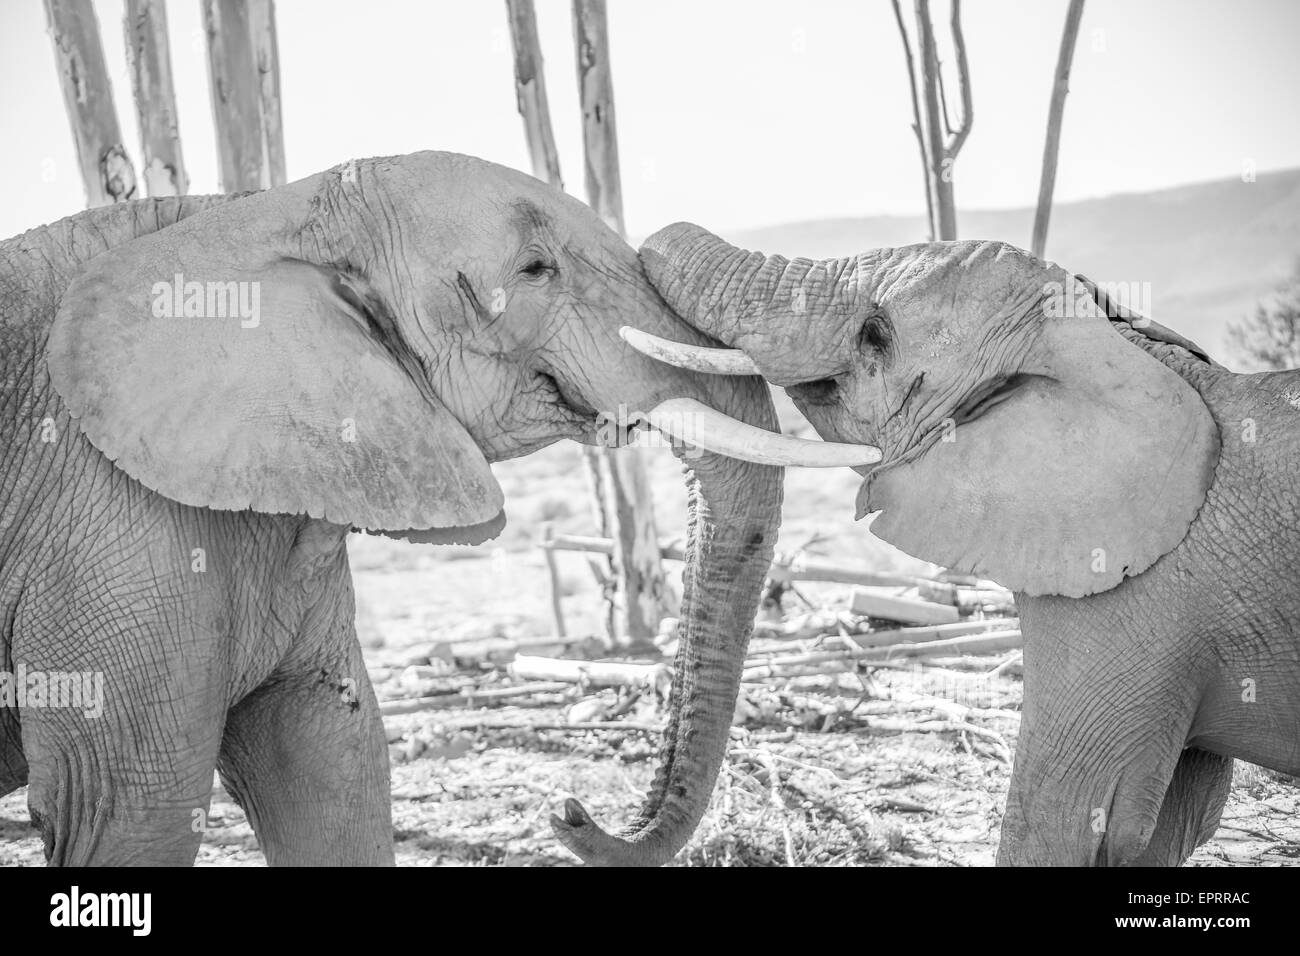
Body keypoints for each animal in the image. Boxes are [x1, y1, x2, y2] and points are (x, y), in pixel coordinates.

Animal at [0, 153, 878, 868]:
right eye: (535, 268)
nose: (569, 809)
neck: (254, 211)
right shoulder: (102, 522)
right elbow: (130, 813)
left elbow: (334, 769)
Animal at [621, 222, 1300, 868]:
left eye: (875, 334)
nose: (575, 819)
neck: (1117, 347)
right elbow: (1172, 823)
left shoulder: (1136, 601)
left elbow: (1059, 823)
********************
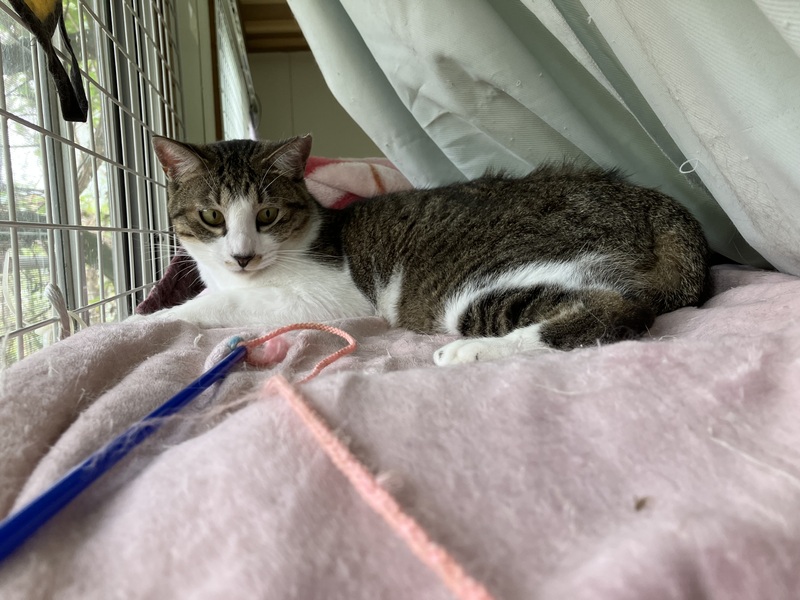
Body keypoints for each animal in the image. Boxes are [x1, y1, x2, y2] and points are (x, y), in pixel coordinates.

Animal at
********************
◆ **What is expected**: Go through the material above and report each line containing "elbow".

◆ **Answer space**:
right elbow: (130, 813)
left elbow: (334, 769)
right elbow: (1172, 823)
left elbow: (1059, 823)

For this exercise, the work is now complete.